This tutorial is supposed to help you through the setup and installation of scapy and the wifi dongle used in this tutorial.
I spent some time with scapy and want to share my knowledge since there are lots of spots where things can go wrong. I am using the TP-Link wifi dongle TL-WN722N V2.
I found that first of all you need to install your own driver to be able to use frame injection and monitor mode. Windows is not an option here because monitor mode was depreciated in earlier versions. Next I tried linux. As I am quiet new to linux myself I played around a little and found out that most tutorials on WIFI monitor mode are only working for kali linux, which is fine if you want to use it for hacking. Another operating system for which I can confirm the drivers working is Ubuntu (version 20.04.2 currently). I also tried installing the drivers on raspbian. It does not work, ubuntu server version can be installed on raspberry pi, though. I hope this saves you some trouble.
=> Use Kali or Ubuntu (desktop and server version both work for ubuntu)

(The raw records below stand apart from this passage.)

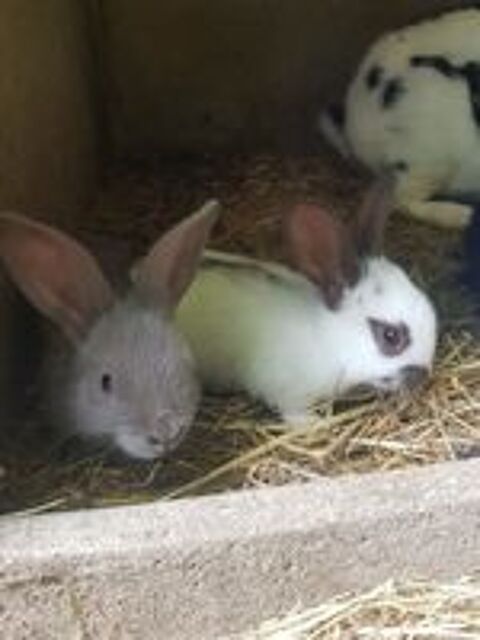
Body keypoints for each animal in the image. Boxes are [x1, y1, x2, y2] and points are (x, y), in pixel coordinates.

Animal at [163, 180, 438, 423]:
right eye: (391, 336)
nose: (423, 375)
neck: (329, 342)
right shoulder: (287, 392)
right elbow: (292, 412)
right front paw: (313, 423)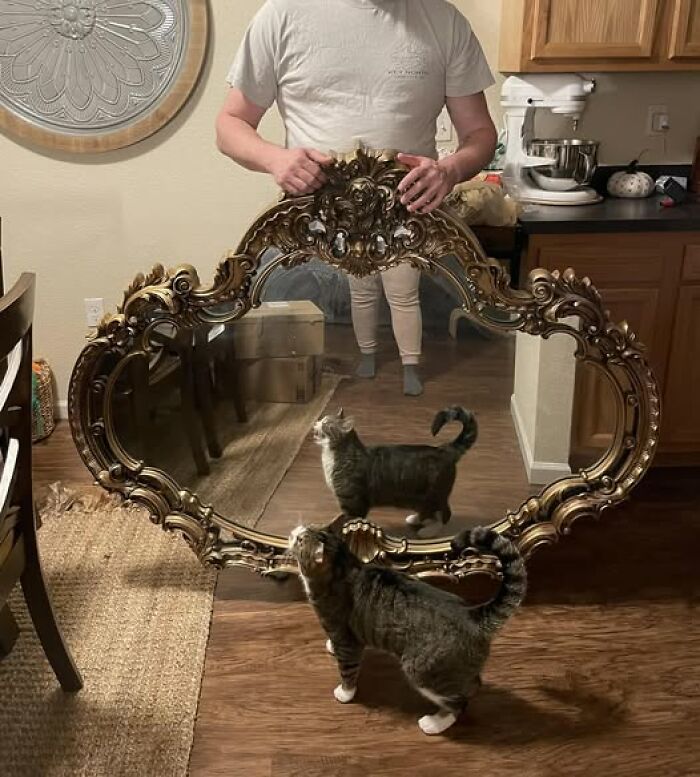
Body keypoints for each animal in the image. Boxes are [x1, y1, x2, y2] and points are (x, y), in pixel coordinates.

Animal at [288, 520, 524, 732]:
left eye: (300, 540)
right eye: (303, 529)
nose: (293, 531)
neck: (343, 567)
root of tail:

After reading the above paragraph this should be quiet easy as all the tutorials made for kali linux also work for ubuntu. Below are the steps that I took to install everything:
sudo apt update
sudo apt install bc make gcc
sudo rmmod r8188eu.ko
git clone -b v5.2.20 https://github.com/aircrack-ng/rtl8812au.git
cd rtl8812au
sudo -i
echo "blacklist r8188eu" > "/etc/modprobe.d/realtek.conf"
exit
make
sudo make install
sudo modprobe 8188eu
The most common error for me appeared after calling make. This is often due to wrong kernels and can be fixed by switching to ubuntu or kali as this has to do with the operating system.
Do not forget to reboot before the next steps.
This is also somewhat difficult because, as for me even though using the same operating system on rpi and my desktop computer, errors appeared at different spots. My solution was to simply fiddle around with the code and just trying random combination, leading me to success.
It is important that you use iwconfig to determine the name of your wifi dongle
Use these commands
ifconfig wlan0 down
airmon-ng check kill //Only useful in some situations
usermod -a -G netdev USERNAME //In case the operation is not permitted even though you are root
iwconfig wlan0 mode monitor //On RPi simply use this command without turning wlan0 down
ifconfig wlan0 up
iwconfig //Check out whether you have been successful and the mode says 'monitor' now
No idea why it does not always work the same way but your are very likely to succeed with the above commands.
Finally, the fun stuff. Get ready to use pip to install scapy (python3 -m pip install scapy). Sadly, scapy only supports Python up to version 3.8, so make sure to have the correct version installed and activated as your default python. You also might need to run the script as root.
The code for sending packets is very straight forward:
from scapy.all import *
conf.use_pcap = True //Not quiet sure if this is optional
send(IP(dst="0.0.0.0")/UDP(dport=123, sport=200)/Raw(load="I am WIFI"), iface="wlan0", loop=1, inter=0.2)
I am not really trying to make a tutorial on how scapy itself works, only the big picture and how to set it up. It is a very interesting library and you should definitely check it out.
Most errors will arise from the import as it is crucial to use the proper python version! Also, the similar methods send() and sendp() troubled me a lot. I was unable to pick up anything with wireshark useing the sendp() method using the same parameters as above.
The iface="wlan0" is responsible for selecting the interface via which the packets are send. It should be matching with the interface you found earlier with the iwconfig command and set to monitor mode.
Wireshark is an awesome tool for prototyping whatever you want to do. If something is not working you should start looking there first. You can use it to identify what you are sending by running Wireshark on the transmitting wifi dongle or use another wifi dongle to pick up your packets. If you have done everything correctly and run the python script, while recording with Wireshark, you should be picking up many of the "I am WIFI" messages.
Thank you for going thorugh all of this. I hope I saved some people from all-nighters trying to figure out kernels, drivers or version mismatching. Do ask me questions.